(1888PressRelease)
August 27, 2008 - A source familiar with policy at Cornerstone Worldwide said that the Security and Exchange Commission’s (SEC) decision to extend the curb on short-selling of 19 financial stocks is undermining the market to protect those firms from the consequences of their own ineptitude.
The Cornerstone Worldwide source said that as naked short-selling has always been illegal and that the SEC had turned a blind eye to the practice for years, it was duplicitous to restrict the practice simply because banks were on the sharp end of it.
The extension sees the rule in effect through until Aug. 12 2008.

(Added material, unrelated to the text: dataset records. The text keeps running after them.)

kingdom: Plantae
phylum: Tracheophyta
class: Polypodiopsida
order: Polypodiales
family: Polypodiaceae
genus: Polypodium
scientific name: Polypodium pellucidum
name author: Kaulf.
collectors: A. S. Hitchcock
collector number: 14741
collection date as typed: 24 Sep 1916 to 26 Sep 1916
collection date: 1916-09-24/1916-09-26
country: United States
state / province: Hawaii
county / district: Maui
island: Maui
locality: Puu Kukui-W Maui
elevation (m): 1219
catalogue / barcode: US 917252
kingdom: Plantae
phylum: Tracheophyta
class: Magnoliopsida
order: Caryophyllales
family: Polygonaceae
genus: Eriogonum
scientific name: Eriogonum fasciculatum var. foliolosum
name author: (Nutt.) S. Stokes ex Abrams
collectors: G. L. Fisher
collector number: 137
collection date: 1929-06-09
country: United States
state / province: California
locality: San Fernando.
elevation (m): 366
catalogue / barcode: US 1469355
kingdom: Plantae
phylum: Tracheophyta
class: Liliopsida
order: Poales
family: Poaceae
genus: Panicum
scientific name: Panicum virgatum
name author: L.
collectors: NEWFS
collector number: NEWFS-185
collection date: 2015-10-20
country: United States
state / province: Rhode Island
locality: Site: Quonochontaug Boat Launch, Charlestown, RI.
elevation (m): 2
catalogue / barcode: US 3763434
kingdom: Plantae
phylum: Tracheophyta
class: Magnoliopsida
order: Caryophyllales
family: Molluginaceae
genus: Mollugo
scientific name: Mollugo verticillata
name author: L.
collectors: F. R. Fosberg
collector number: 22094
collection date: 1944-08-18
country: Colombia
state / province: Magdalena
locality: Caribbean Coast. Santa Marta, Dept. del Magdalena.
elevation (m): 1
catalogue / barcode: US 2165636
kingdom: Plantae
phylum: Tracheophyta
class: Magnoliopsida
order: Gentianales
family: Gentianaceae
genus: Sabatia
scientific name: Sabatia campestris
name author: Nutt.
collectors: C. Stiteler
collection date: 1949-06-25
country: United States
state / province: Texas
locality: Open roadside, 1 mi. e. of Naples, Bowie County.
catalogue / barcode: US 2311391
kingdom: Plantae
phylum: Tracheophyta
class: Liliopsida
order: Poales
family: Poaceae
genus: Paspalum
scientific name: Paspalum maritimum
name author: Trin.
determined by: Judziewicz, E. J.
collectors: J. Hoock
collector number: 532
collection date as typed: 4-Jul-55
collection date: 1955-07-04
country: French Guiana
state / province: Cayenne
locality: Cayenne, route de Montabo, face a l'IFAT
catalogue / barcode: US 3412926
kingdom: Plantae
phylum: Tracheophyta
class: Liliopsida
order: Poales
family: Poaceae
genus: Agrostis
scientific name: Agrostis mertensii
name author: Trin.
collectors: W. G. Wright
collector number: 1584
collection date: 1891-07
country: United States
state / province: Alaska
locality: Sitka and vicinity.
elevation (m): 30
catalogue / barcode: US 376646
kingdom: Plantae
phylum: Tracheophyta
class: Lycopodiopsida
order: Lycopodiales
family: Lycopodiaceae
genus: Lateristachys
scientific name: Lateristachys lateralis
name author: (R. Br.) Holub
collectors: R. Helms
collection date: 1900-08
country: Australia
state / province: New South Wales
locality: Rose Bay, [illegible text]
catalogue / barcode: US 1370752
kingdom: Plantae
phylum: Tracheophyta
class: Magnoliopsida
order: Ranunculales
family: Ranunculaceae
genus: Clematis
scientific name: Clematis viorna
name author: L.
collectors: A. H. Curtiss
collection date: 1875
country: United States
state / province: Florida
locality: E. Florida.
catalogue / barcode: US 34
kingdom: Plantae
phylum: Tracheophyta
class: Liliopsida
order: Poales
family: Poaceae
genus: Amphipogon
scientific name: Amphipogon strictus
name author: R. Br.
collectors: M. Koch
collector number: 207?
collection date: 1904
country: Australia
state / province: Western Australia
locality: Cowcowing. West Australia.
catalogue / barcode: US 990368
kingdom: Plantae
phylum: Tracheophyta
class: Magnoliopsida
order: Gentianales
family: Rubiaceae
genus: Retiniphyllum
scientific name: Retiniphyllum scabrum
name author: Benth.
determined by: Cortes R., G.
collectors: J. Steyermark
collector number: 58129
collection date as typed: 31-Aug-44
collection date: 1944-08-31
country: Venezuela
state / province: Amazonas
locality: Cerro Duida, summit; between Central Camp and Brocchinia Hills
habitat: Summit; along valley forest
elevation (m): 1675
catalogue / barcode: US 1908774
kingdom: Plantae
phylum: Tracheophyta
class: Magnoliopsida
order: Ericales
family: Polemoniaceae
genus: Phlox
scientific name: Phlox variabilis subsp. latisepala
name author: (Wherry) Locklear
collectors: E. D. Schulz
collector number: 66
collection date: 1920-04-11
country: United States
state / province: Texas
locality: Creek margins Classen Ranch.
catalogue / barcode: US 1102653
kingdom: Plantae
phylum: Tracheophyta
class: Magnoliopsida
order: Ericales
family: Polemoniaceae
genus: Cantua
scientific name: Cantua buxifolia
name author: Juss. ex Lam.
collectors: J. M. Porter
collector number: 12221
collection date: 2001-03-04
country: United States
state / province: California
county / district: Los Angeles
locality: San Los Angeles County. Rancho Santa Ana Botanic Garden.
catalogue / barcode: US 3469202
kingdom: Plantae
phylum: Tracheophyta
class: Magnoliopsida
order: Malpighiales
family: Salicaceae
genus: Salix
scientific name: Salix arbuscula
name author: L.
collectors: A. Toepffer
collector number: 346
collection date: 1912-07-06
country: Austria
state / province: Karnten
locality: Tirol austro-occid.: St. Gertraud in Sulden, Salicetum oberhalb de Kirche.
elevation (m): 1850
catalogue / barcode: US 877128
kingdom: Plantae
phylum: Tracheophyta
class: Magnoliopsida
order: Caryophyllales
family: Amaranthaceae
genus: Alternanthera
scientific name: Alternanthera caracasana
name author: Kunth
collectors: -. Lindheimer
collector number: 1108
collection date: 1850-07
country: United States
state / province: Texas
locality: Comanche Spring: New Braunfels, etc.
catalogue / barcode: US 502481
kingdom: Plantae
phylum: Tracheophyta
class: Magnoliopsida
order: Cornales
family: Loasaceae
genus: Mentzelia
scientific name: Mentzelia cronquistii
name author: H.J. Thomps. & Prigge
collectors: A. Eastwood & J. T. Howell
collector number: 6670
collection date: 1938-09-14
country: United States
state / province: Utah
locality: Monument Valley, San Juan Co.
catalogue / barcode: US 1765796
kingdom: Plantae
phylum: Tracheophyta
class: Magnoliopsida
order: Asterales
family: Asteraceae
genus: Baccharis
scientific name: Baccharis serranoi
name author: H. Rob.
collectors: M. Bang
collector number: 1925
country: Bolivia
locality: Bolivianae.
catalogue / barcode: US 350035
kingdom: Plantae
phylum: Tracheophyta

The SEC rule is part of an agency crackdown on possible market manipulation that some blame for steep declines in the shares of financial companies.
The emergency measure, that first took effect July 21 and will not be further extended, requires investors to borrow a stock before selling it short and to deliver the stock on the settlement date rather than short-sell the stock before actually taking delivery of it as the practice was widely blamed for steep declines in the prices of stocks in Lehman Brothers and Freddie Man and Fannie Mae.
The SEC said it would use the additional time to collect more data on the rule's impact and then start a rule-making aimed at providing additional protections against abusive naked short selling in the broader market. Cornerstone Worldwide are thought to believe that the SEC should have been enforcing the rule long before the current crisis that has claimed, among others, Bear Stearns.